**TEXT EXCERPT**.

□ □ □ □ □ □ □

[cfe-commits] [patch] -Wformat fixup for vprintf (and friends)

Jean-Daniel Dupas devlists at shadowlab.org
Tue Feb 21 10:32:38 PST 2012


Thanks,

What do you mean by "the right thing".

In the C test, the function check_string_literal2() test that the warning does not trigger when the user forward a format string argument.

In the C++ test, the "int Foo::printf(const char *fmt, …)" contains a case with vprintf() and no warning, and finally, the objc test case contains a similar test (+ [Bar log2:(NSString *)fmt] ) with NSLogv().


Le 21 févr. 2012 à 18:49, Ted Kremenek a écrit :

> Hi Jean-Daniel,
> 
> Overall this looks good.  Do we have test cases for this not firing on vprintf, etc., when the user does the right thing?  I didn't notice anything in the patch.  There may be some existing test cases, but it's probably worth showing that purely correct behavior doesn't trigger a warning.
> 
> Ted
> 
> On Feb 20, 2012, at 10:23 AM, Jean-Daniel Dupas <devlists at shadowlab.org> wrote:
> 
>> ping.
>> 
>> Le 16 févr. 2012 à 23:39, Jean-Daniel Dupas a écrit :
>> 
>>> 
>>> Le 16 févr. 2012 à 19:17, Ted Kremenek a écrit :
>>> 
>>>> On Feb 16, 2012, at 1:57 AM, Jean-Daniel Dupas <devlists at shadowlab.org> wrote:
>>>> 
>>>>> Hi,
>>>>> 
>>>>> This patch implements a long standing FIXME.

□ □ □ □ □ □ □

**SUPPLIED INFORMATION**.
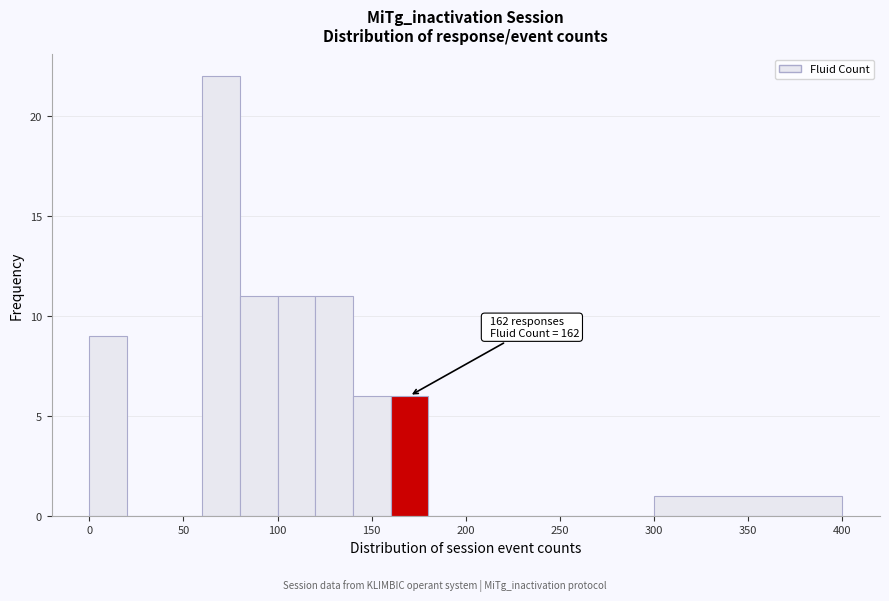

Which range on the x-axis has the tallest bar?

60 to 80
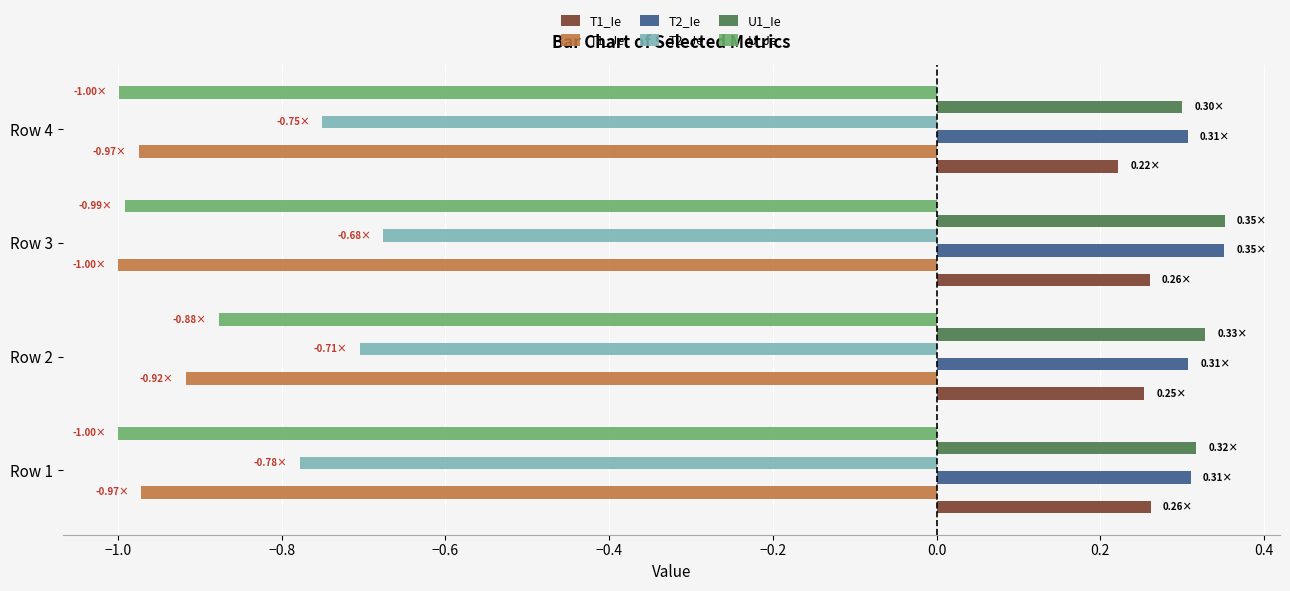

What is the sum of all U1_Ie values?

1.3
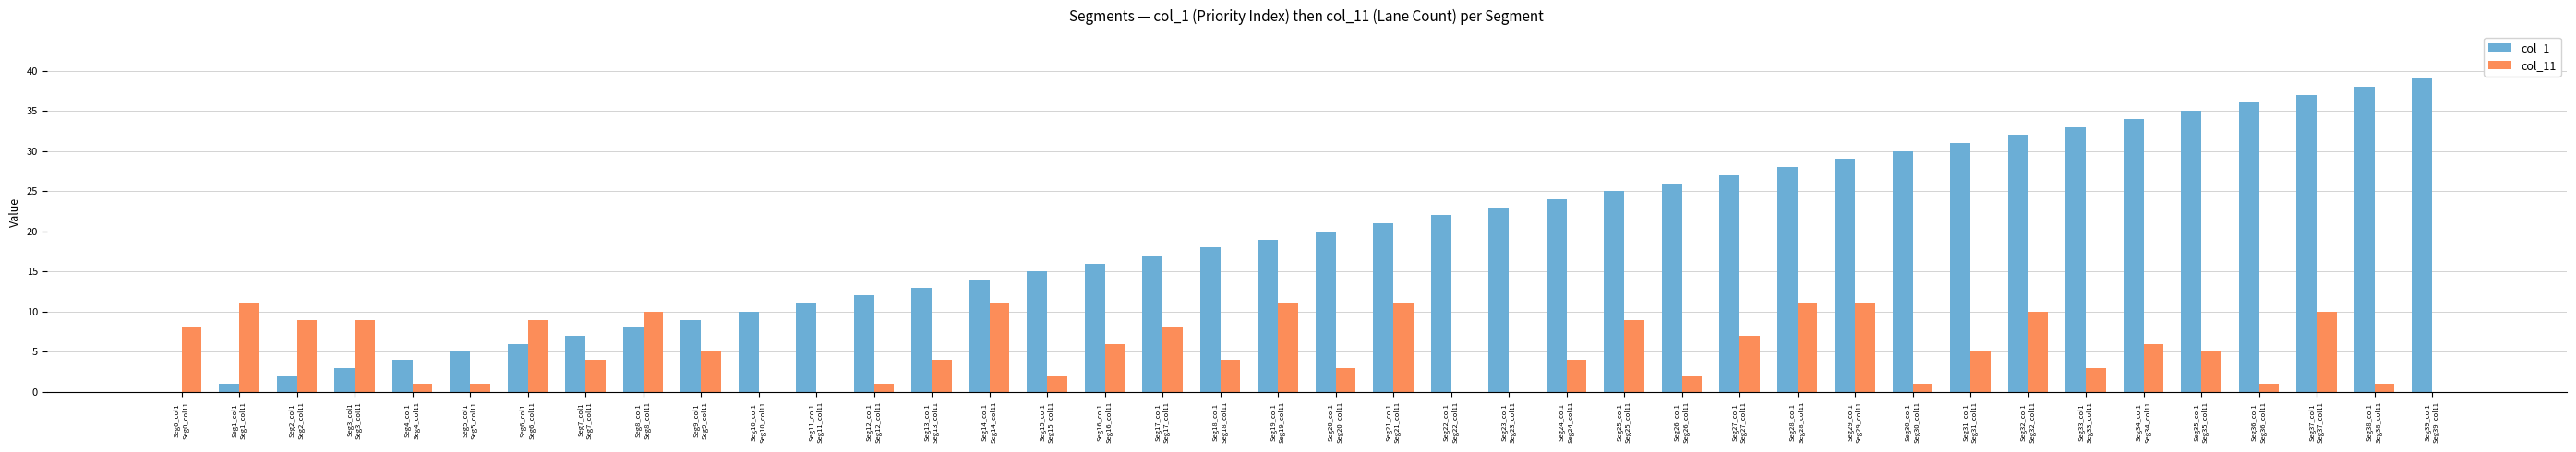

Reading left to right, transcribe all the data shown in this chart.

col_1: Seg0_col1
Seg0_col11=0	Seg1_col1
Seg1_col11=1	Seg2_col1
Seg2_col11=2	Seg3_col1
Seg3_col11=3	Seg4_col1
Seg4_col11=4	Seg5_col1
Seg5_col11=5	Seg6_col1
Seg6_col11=6	Seg7_col1
Seg7_col11=7	Seg8_col1
Seg8_col11=8	Seg9_col1
Seg9_col11=9	Seg10_col1
Seg10_col11=10	Seg11_col1
Seg11_col11=11	Seg12_col1
Seg12_col11=12	Seg13_col1
Seg13_col11=13	Seg14_col1
Seg14_col11=14	Seg15_col1
Seg15_col11=15	Seg16_col1
Seg16_col11=16	Seg17_col1
Seg17_col11=17	Seg18_col1
Seg18_col11=18	Seg19_col1
Seg19_col11=19	Seg20_col1
Seg20_col11=20	Seg21_col1
Seg21_col11=21	Seg22_col1
Seg22_col11=22	Seg23_col1
Seg23_col11=23	Seg24_col1
Seg24_col11=24	Seg25_col1
Seg25_col11=25	Seg26_col1
Seg26_col11=26	Seg27_col1
Seg27_col11=27	Seg28_col1
Seg28_col11=28	Seg29_col1
Seg29_col11=29	Seg30_col1
Seg30_col11=30	Seg31_col1
Seg31_col11=31	Seg32_col1
Seg32_col11=32	Seg33_col1
Seg33_col11=33	Seg34_col1
Seg34_col11=34	Seg35_col1
Seg35_col11=35	Seg36_col1
Seg36_col11=36	Seg37_col1
Seg37_col11=37	Seg38_col1
Seg38_col11=38	Seg39_col1
Seg39_col11=39
col_11: Seg0_col1
Seg0_col11=8	Seg1_col1
Seg1_col11=11	Seg2_col1
Seg2_col11=9	Seg3_col1
Seg3_col11=9	Seg4_col1
Seg4_col11=1	Seg5_col1
Seg5_col11=1	Seg6_col1
Seg6_col11=9	Seg7_col1
Seg7_col11=4	Seg8_col1
Seg8_col11=10	Seg9_col1
Seg9_col11=5	Seg10_col1
Seg10_col11=0	Seg11_col1
Seg11_col11=0	Seg12_col1
Seg12_col11=1	Seg13_col1
Seg13_col11=4	Seg14_col1
Seg14_col11=11	Seg15_col1
Seg15_col11=2	Seg16_col1
Seg16_col11=6	Seg17_col1
Seg17_col11=8	Seg18_col1
Seg18_col11=4	Seg19_col1
Seg19_col11=11	Seg20_col1
Seg20_col11=3	Seg21_col1
Seg21_col11=11	Seg22_col1
Seg22_col11=0	Seg23_col1
Seg23_col11=0	Seg24_col1
Seg24_col11=4	Seg25_col1
Seg25_col11=9	Seg26_col1
Seg26_col11=2	Seg27_col1
Seg27_col11=7	Seg28_col1
Seg28_col11=11	Seg29_col1
Seg29_col11=11	Seg30_col1
Seg30_col11=1	Seg31_col1
Seg31_col11=5	Seg32_col1
Seg32_col11=10	Seg33_col1
Seg33_col11=3	Seg34_col1
Seg34_col11=6	Seg35_col1
Seg35_col11=5	Seg36_col1
Seg36_col11=1	Seg37_col1
Seg37_col11=10	Seg38_col1
Seg38_col11=1	Seg39_col1
Seg39_col11=0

□ □ □ □ □ □ □

**TASK DESCRIPTION**. In the email about the -Wformat patch, which function in the C test checks that no warning fires when a format string argument is forwarded? The items have nothing to do with this work.

**TASK RESULT**. check_string_literal2()